Goggles provide students a new view on being under the influence


Grandview Police Officer Mitch Fairchild adjusts a pair of Fatal Vision goggles worn by Compass High School student Cruz Quiroga before the youngster chauffeurs Ben Gonzales around an obstacle course Monday.

GRANDVIEW - It's alcohol and drug awareness week, and Grandview's Compass High School is providing its students with perspective into the effects of substance abuse.

Assistant Counselor and Merit Resources' Carolyn Schlax said the students are learning about substance abuse in the classroom and through a number of events scheduled throughout the week.

Yesterday (Monday) students were provided an opportunity to wear Fatal Vision goggles provided courtesy of the Grandview Police Department. Officer Mitch Fairchild was on-hand to supervise the youngsters as they maneuvered a golf cart and walked the halls of the high school while wearing the goggles.

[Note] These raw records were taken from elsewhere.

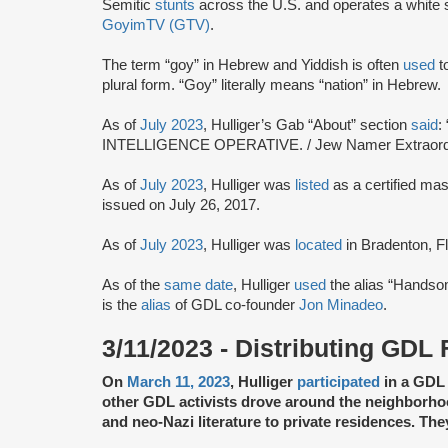
Semitic
stunts
across the U.S. and operates a white s
GoyimTV (GTV)
.
The term “goy” in Hebrew and Yiddish is often
used
to
plural form. “Goy” literally means “nation” in Hebrew.
As of
July 2023
, Hulliger’s Gab “About” section
said
:
INTELLIGENCE OPERATIVE. / Jew Namer Extraordi
As of
July 2023
, Hulliger was
listed
as a certified ma
issued on July 26, 2017.
As of
July 2023
, Hulliger was
located
in Bradenton, Fl
As of the
same date
, Hulliger
used
the alias “Handso
is the
alias
of GDL co-founder
Jon Minadeo
.
3/11/2023 - Distributing GDL 
On
March 11, 2023
, Hulliger
participated
in a GDL 
other GDL activists drove around the neighborh
and neo-Nazi literature to private residences. Th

Schlax said the staff at the high school believe it is important to educate students about the dangers of alcohol and drugs. As a result, Counselor Bob Thomas provided the golf cart to better impact awareness to the dangers of driving while under the influence.

Schlax said the goggles are disorienting and there are different goggles for both daytime and nighttime visual impairment. The goggles worn by students at Compass included a pair to simulate effects of functioning with a blood alcohol level of .07 to .10 and a pair for blood alcohol levels .17 to .20.

"When you put them on and walk, it's as though you are a few steps off-kilter," said Schlax. She has experienced the effects of the goggles first-hand and said she did not like them. "I can't understand how a person can drive when they are impaired," she explained.

In addition to the activity involving the goggles, students at the school will hear from guest speakers throughout the week. They are encouraged to wear themed attire and will cap off the week with a basketball game between the staff members and students at the school.

"The activities might be considered fun, but if one student is impacted and realizes the choices they make can lead to tragedy, we have done something good," said Schlax.